I guess it was through this difficulty of living and the steady push toward a more serious level of writing that I started to get frustrated, and I have honestly been the most frustrated within these past several months.
How do you put your thoughts into words when they never seem to make sense to you in the first place? How do you strike the right balance between vulnerability and confidentiality? How do you cope and keep trying when it feels as if you are totally failing as a writer?
These are questions I still can’t claim to have the answers to. Because sometimes writing is just plain hard and there is nothing you can do but plow forward and try one more time, one more time, one more time. Sometimes there is nothing to write about and at the same time there is everything to write about. Sometimes you get these ideas in your mind of what you want a whole piece or even one sentence to be like, and then you can’t get the words and the feelings and the motivations to work together like they need to. Sometimes you pour your heart into an article or a chapter and hardly anyone shows interest in it.

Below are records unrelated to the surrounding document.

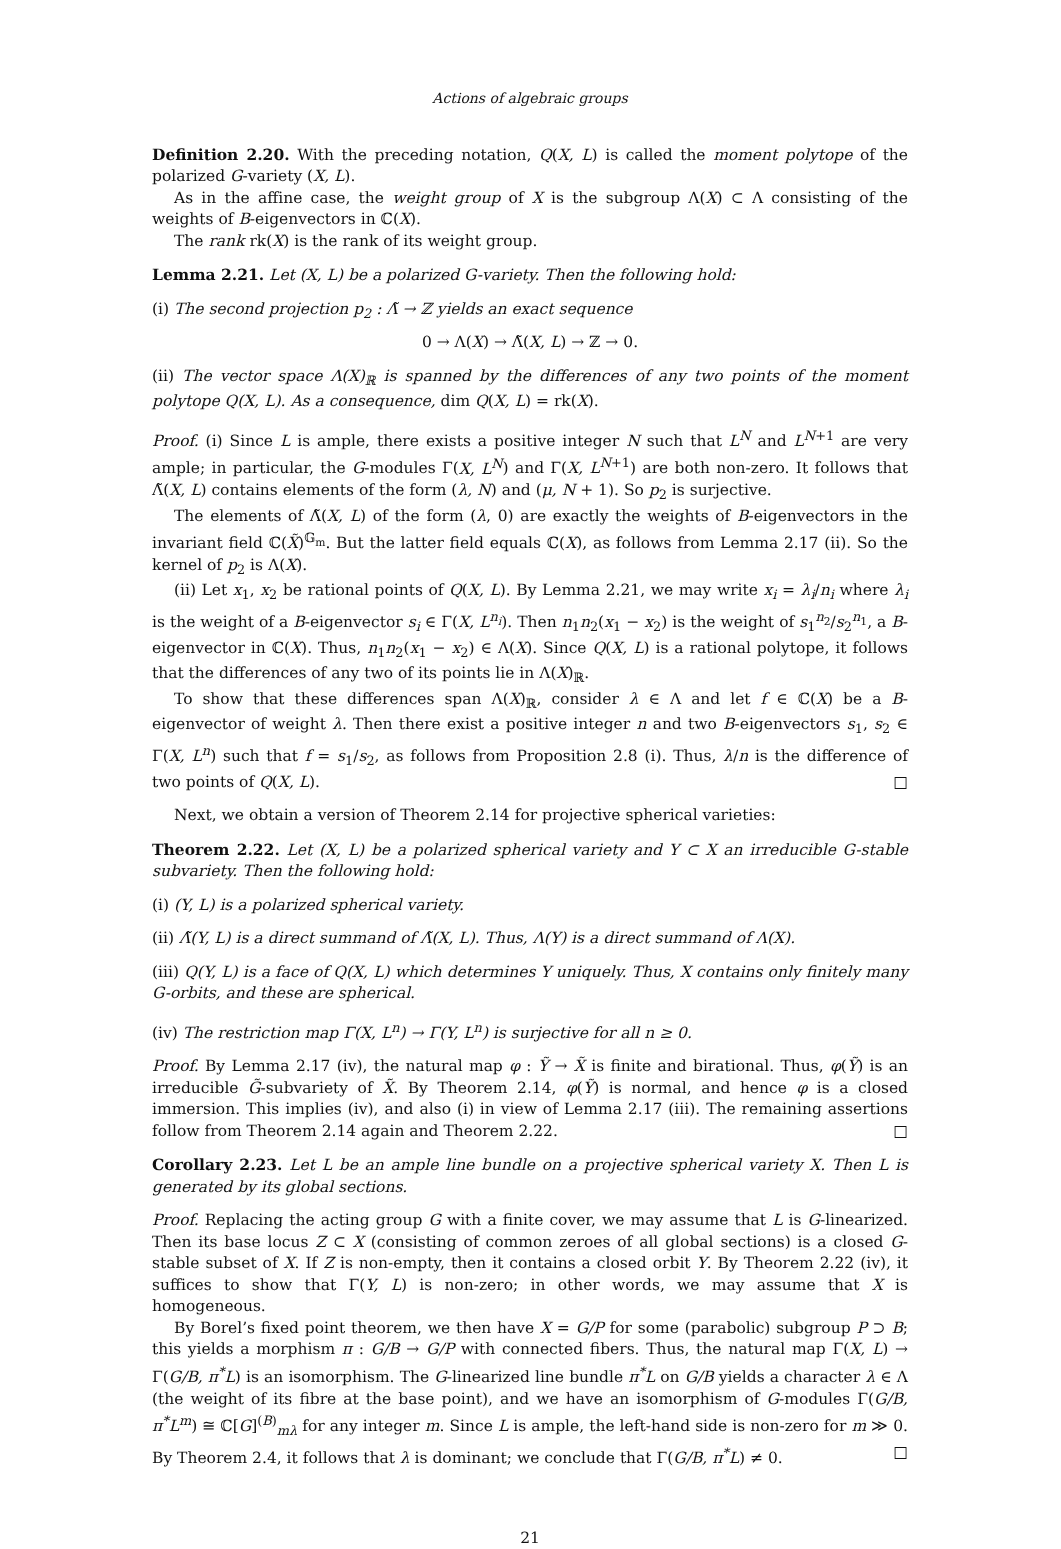Actions of algebraic groups
Definition 2.20. With the preceding notation, Q(X, L) is called the moment polytope of the polarized G-variety (X, L).
As in the affine case, the weight group of X is the subgroup Λ(X) ⊂ Λ consisting of the weights of B-eigenvectors in ℂ(X).
The rank rk(X) is the rank of its weight group.
Lemma 2.21. Let (X, L) be a polarized G-variety. Then the following hold:
(i) The second projection p<sub>2</sub> : Λ̃ → ℤ yields an exact sequence
0 → Λ(X) → Λ̃(X, L) → ℤ → 0.
(ii) The vector space Λ(X)<sub>ℝ</sub> is spanned by the differences of any two points of the moment polytope Q(X, L). As a consequence, dim Q(X, L) = rk(X).
Proof. (i) Since L is ample, there exists a positive integer N such that L<sup>N</sup> and L<sup>N+1</sup> are very ample; in particular, the G-modules Γ(X, L<sup>N</sup>) and Γ(X, L<sup>N+1</sup>) are both non-zero. It follows that Λ̃(X, L) contains elements of the form (λ, N) and (μ, N + 1). So p<sub>2</sub> is surjective.
The elements of Λ̃(X, L) of the form (λ, 0) are exactly the weights of B-eigenvectors in the invariant field ℂ(X̃)<sup>𝔾<sub>m</sub></sup>. But the latter field equals ℂ(X), as follows from Lemma 2.17 (ii). So the kernel of p<sub>2</sub> is Λ(X).
(ii) Let x<sub>1</sub>, x<sub>2</sub> be rational points of Q(X, L). By Lemma 2.21, we may write x<sub>i</sub> = λ<sub>i</sub>/n<sub>i</sub> where λ<sub>i</sub> is the weight of a B-eigenvector s<sub>i</sub> ∈ Γ(X, L<sup>n<sub>i</sub></sup>). Then n<sub>1</sub>n<sub>2</sub>(x<sub>1</sub> − x<sub>2</sub>) is the weight of s<sub>1</sub><sup>n<sub>2</sub></sup>/s<sub>2</sub><sup>n<sub>1</sub></sup>, a B-eigenvector in ℂ(X). Thus, n<sub>1</sub>n<sub>2</sub>(x<sub>1</sub> − x<sub>2</sub>) ∈ Λ(X). Since Q(X, L) is a rational polytope, it follows that the differences of any two of its points lie in Λ(X)<sub>ℝ</sub>.
To show that these differences span Λ(X)<sub>ℝ</sub>, consider λ ∈ Λ and let f ∈ ℂ(X) be a B-eigenvector of weight λ. Then there exist a positive integer n and two B-eigenvectors s<sub>1</sub>, s<sub>2</sub> ∈ Γ(X, L<sup>n</sup>) such that f = s<sub>1</sub>/s<sub>2</sub>, as follows from Proposition 2.8 (i). Thus, λ/n is the difference of two points of Q(X, L). □
Next, we obtain a version of Theorem 2.14 for projective spherical varieties:
Theorem 2.22. Let (X, L) be a polarized spherical variety and Y ⊂ X an irreducible G-stable subvariety. Then the following hold:
(i) (Y, L) is a polarized spherical variety.
(ii) Λ̃(Y, L) is a direct summand of Λ̃(X, L). Thus, Λ(Y) is a direct summand of Λ(X).
(iii) Q(Y, L) is a face of Q(X, L) which determines Y uniquely. Thus, X contains only finitely many G-orbits, and these are spherical.
(iv) The restriction map Γ(X, L<sup>n</sup>) → Γ(Y, L<sup>n</sup>) is surjective for all n ≥ 0.
Proof. By Lemma 2.17 (iv), the natural map φ : Ỹ → X̃ is finite and birational. Thus, φ(Ỹ) is an irreducible G̃-subvariety of X̃. By Theorem 2.14, φ(Ỹ) is normal, and hence φ is a closed immersion. This implies (iv), and also (i) in view of Lemma 2.17 (iii). The remaining assertions follow from Theorem 2.14 again and Theorem 2.22. □
Corollary 2.23. Let L be an ample line bundle on a projective spherical variety X. Then L is generated by its global sections.
Proof. Replacing the acting group G with a finite cover, we may assume that L is G-linearized. Then its base locus Z ⊂ X (consisting of common zeroes of all global sections) is a closed G-stable subset of X. If Z is non-empty, then it contains a closed orbit Y. By Theorem 2.22 (iv), it suffices to show that Γ(Y, L) is non-zero; in other words, we may assume that X is homogeneous.
By Borel’s fixed point theorem, we then have X = G/P for some (parabolic) subgroup P ⊃ B; this yields a morphism π : G/B → G/P with connected fibers. Thus, the natural map Γ(X, L) → Γ(G/B, π<sup>*</sup>L) is an isomorphism. The G-linearized line bundle π<sup>*</sup>L on G/B yields a character λ ∈ Λ (the weight of its fibre at the base point), and we have an isomorphism of G-modules Γ(G/B, π<sup>*</sup>L<sup>m</sup>) ≅ ℂ[G]<sup>(B)</sup><sub>mλ</sub> for any integer m. Since L is ample, the left-hand side is non-zero for m ≫ 0. By Theorem 2.4, it follows that λ is dominant; we conclude that Γ(G/B, π<sup>*</sup>L) ≠ 0. □
21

To be completely honest, I have no earthly idea how to encourage a writer who is struggling like this. Maybe that’s the thing, though. Your passions and gifts hold much more value and significance when you decide to stop viewing them from the zoom lens of worldly gain and instead choose to see them with a wide angle lens, acknowledging that we should write for something (and in my case, for Someone) much bigger than the number of shares you get on an article or the number of books you sell or the number of followers on your blog.
Good writing is meant to have an effect – to change, help, inspire, challenge, and inform other human beings around the world. That’s what this is all about. Don’t lose sight of it.